可以看见我们的做法是把元素转为一个Tuple，然后使用fromProduct方法构造这样的类，因为Tuple实现了Product。获取类里面的元素也是利用了case class实现了Product接口，所以可以直接利用这个生成元素，然后再让里面的元素通过Monoid实例处理，就能实现Monoid的组合。

那我们要如何将Monoid召唤出来呢？考虑到MirroredElemLabels是一个Tuple，而Scala3对Tuple的解构和List类似，(Int, String, Boolean)其实等价于Int *: String *: Boolean *: EmptyTuple，所以可以写一个递归的算法来实现：

inline def summonMonoids[T <: Tuple]: List[Monoid[?]] =
  inline erasedValue[T] match
    case _: EmptyTuple => Nil
    case _: (t *: ts) => summonInline[Monoid[t]] :: summonMonoids[ts]

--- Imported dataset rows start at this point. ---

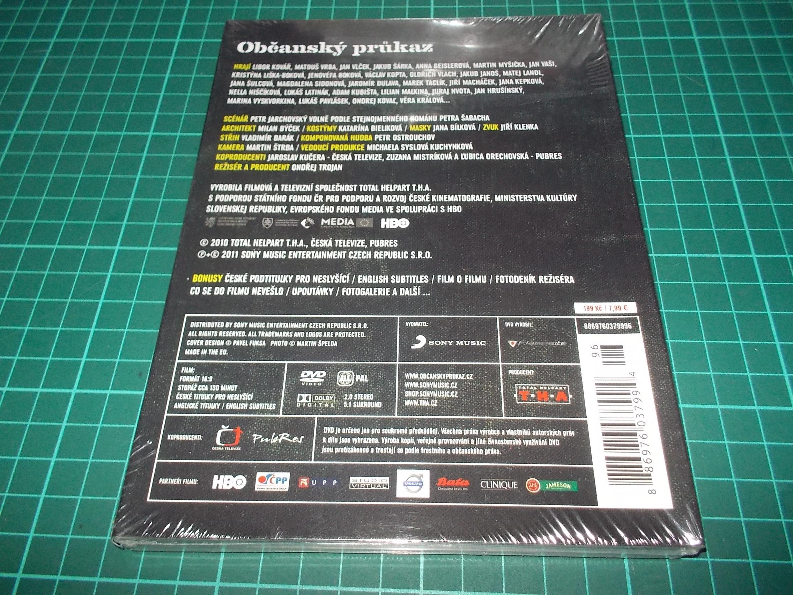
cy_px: 298
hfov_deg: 61.7
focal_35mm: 29
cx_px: 396
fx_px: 664
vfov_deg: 48.2
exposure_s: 1/30
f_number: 3.3
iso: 200
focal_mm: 4.1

这里erasedValue[T]是你没有T的实例，却想要对T的类型做模式匹配的时候可以使用的方法，仅能在inline函数中做inline match。在拥有了这些东西之后，我们就可以编写最重要的derived函数了，因为derives语法糖就是调用这个函数。

object Monoid:
  // Previous defs...
  inline def derived[A](using m: Mirror.ProductOf[A]) = 
    val insts = IArray.from(summonMonoids[m.MirroredElemTypes])
    genProductMonoid(m, insts)

此时就可以大胆为ISB写derives了：

case class ISB(i: Int, s: String, b: Boolean) derives Monoid

val yj = ISB(114, "yj", false)
val snpi = ISB(400, "snpi", true)
val yjsnpi = ISB(514, "yjsnpi", true)
assert(yj |+| snpi == yjsnpi)

注意typeclass是可以组合的，即我们可以：

case class Homo(age: Int, data: ISB) derives Monoid

val hYj = Homo(21, yj)
val hSnpi = Homo(3, snpi)
val hYjsnpi = Homo(24, yjsnpi)
assert(hYj |+| hSnpi == hYjsnpi)

总结

其实让Scala编译变慢的方法十分简单，多用Scala特有的特性就行了。这些特性其实道理是一致的，就是让编译器帮你做了你本该做的活。事实上，虽然你的编译时间增加了，你实际上消耗的时间却减少了，因为编译器对你正确性的证明做的比人快。